Wang Xinpei, a commerce ministry spokesman, said the WTO action was “against the consensus reached between the two countries’ leaders on developing bilateral trade relations and properly handling trade problems”. He added: “China expresses great regret and strong dissatisfaction at the decision of the United States to file WTO cases against China over intellectual property rights and access to the Chinese publication market.”
The Chinese claim that the litigation violates a consensus between the two countries contrasts sharply with the Bush administration’s insistence that the actions are a sign of a maturing trade partnership. A US trade official said: “We have worked with China for many, many months to resolve our concerns about China’s compliance with its WTO obligations and we have acknowledged China’s progress in this area. Fortunately, we have the WTO to sort out tensions in a rational manner.”

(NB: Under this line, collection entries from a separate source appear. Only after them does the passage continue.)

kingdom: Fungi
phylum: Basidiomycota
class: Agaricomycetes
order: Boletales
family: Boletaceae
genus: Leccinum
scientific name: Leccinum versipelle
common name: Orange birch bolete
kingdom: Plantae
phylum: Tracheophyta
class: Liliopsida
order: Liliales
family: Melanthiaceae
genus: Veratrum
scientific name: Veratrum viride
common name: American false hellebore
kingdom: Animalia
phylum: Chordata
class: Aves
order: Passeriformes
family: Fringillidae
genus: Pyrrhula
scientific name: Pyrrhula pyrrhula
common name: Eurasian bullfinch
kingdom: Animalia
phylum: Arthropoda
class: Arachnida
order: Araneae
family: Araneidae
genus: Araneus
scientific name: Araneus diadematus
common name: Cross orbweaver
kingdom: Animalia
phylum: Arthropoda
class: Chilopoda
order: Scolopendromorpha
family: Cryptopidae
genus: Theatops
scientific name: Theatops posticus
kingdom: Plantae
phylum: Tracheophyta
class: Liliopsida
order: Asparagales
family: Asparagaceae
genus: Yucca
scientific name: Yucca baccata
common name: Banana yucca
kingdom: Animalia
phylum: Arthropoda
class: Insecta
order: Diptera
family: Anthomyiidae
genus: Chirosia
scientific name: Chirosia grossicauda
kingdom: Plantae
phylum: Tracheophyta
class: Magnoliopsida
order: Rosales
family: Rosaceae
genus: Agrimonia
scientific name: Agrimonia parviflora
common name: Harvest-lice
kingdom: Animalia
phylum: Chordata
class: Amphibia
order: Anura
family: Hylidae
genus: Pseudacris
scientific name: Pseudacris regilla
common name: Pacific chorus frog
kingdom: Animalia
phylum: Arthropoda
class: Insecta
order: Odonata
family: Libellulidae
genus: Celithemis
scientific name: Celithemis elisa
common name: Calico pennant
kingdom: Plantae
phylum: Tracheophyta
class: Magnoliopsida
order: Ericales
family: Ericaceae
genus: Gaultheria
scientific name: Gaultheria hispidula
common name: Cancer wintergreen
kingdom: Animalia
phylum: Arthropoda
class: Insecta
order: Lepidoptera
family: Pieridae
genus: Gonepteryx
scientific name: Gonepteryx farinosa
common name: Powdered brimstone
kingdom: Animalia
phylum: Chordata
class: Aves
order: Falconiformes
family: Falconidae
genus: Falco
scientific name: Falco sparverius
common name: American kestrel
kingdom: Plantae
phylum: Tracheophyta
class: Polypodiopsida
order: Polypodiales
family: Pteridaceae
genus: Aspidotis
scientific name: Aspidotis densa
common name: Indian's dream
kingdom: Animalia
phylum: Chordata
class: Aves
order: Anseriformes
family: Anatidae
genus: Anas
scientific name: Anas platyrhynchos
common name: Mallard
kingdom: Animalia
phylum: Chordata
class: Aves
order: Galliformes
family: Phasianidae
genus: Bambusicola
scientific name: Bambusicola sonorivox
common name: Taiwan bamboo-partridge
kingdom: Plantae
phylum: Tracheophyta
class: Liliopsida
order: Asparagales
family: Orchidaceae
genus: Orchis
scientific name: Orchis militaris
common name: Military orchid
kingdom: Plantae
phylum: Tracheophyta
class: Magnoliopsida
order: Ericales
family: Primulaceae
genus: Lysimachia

Beijing’s stinging response bodes ill for the second meeting in May in Washington of the bilateral “Strategic Economic Dialogue”, set up by Hank Paulson, Treasury secretary, as a forum for top-level consultation.
The former chief executive of Goldman Sachs has sought to cultivate a consensual alliance with the Chinese leadership that builds on ties he developed as head of the investment bank.
The goal of that dialogue includes persuading China to open its financial services market and embrace reforms that would help address the record $233bn annual bilateral trade deficit with the US.
Trade data in Beijing showed a sharply below-consensus surplus for China of $6.87bn for last month. The March figure compared to a total surplus of $40bn for the first two months of the year. Economists said the March figures were an anomaly and did not represent a slowdown in the growth of China’s surplus. Stephen Green, of Standard Chartered in Shanghai, said the smaller figure was probably a result of exporters bringing orders forward out of concern about plans to cut export tax rebates following a separate US challenge at the WTO. Even with a smaller March number, the surplus for the first quarter of 2007 was $46.5bn, double that for the same period last year.
Goldman Sachs, in a note to clients, said the March surplus would maintain pressure on the renminbi to appreciate, which the bank said was a “more efficient” way to tackle imbalances.